**PROBLEM SET:**
a) In the passage on TGMLP U-Net, what modules does the model's performance come from?
b) According to the passage on TGMLP U-Net, what can the Global perceptron in the LGP module be regarded as?

**TEXT UNDER STUDY:**
---+---
Triple Gate MultiLayer Perceptron U-Net (TGMLP U-Net), a medical image segmentation model, is proposed in this work, which can segment medical images precisely with less computation overhead. Its performance attributes to three modules: TM, LGP, and a Gate-controlled Mechanism. The TM module encodes coarse-grained and fine-grained feature information from the high, wide, and channel axes, establishing the long-distance dependence between features and outputs sensitive position feature information, significantly improving the model’s performance. In the LGP module, the Global perceptron can be regarded as a sparse full connection with shared parameters, and Local Priors can be regarded as multi-scale Convolution. They can adapt to dynamic features’ changes and complementarily extract local and global features, enabling the model to segment complex medical images. The Gate-controlled Mechanism enables the model to dynamically adapt to DataSets of different sizes, learn the position embedding dependencies between and within Patches, and make the model more sensitive to position information. We use three classical medical image segmentation DataSets to verify the performance of TGMLP U-Net in the experiment, whose results demonstrate its excellent performance in segmenting medical images.

However, our work still has much room for further improvement. For example, whether TGMLP U-Net is suitable for other segmentation tasks or whether it can be reparametrized to accelerate the segmentation speed has not been discussed in detail. In the future, we will continue to study the application of TGMLP U-Net in other image processing tasks, such as denoising, object detection and image super-resolution, to make it applicable to a broader range of computer vision tasks.
---+---
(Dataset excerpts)
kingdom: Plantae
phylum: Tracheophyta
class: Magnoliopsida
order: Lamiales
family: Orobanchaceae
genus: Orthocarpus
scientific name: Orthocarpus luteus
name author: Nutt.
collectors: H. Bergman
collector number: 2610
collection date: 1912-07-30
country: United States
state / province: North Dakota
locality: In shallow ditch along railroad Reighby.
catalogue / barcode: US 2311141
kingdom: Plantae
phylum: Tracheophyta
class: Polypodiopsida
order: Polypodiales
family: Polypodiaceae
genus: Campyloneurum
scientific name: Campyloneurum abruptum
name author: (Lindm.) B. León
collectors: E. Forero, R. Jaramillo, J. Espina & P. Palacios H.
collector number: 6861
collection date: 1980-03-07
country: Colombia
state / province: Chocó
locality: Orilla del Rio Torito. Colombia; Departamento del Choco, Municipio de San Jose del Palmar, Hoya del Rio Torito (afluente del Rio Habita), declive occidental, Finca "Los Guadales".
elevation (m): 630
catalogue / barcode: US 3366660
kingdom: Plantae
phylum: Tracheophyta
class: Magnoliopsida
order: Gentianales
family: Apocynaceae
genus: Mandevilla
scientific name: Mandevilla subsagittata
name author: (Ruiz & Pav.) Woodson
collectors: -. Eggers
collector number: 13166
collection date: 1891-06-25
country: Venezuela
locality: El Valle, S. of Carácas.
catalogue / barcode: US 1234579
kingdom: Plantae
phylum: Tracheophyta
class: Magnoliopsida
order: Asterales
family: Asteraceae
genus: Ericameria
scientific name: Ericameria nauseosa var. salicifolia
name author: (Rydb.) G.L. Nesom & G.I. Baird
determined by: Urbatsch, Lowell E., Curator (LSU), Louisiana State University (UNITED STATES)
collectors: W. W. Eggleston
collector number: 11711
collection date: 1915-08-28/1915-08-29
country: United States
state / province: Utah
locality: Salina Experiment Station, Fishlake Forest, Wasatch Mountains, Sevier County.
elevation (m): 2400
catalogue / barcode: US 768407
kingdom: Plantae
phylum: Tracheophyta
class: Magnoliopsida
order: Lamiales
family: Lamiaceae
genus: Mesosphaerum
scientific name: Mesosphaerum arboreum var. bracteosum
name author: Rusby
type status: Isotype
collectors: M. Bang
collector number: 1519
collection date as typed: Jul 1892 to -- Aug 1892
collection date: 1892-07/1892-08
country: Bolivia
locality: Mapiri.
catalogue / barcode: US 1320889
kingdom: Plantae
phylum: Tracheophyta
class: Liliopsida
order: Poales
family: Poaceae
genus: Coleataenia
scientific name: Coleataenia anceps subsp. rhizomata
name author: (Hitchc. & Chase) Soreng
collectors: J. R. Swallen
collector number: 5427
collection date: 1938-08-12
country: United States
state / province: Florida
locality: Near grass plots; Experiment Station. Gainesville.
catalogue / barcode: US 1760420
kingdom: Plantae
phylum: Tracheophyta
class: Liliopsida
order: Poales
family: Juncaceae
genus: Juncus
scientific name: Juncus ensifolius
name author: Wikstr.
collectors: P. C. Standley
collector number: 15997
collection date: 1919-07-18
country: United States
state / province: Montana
---+---
**RESPONSE LIST:**
a) TM, LGP, and a Gate-controlled Mechanism.

b) A sparse full connection with shared parameters.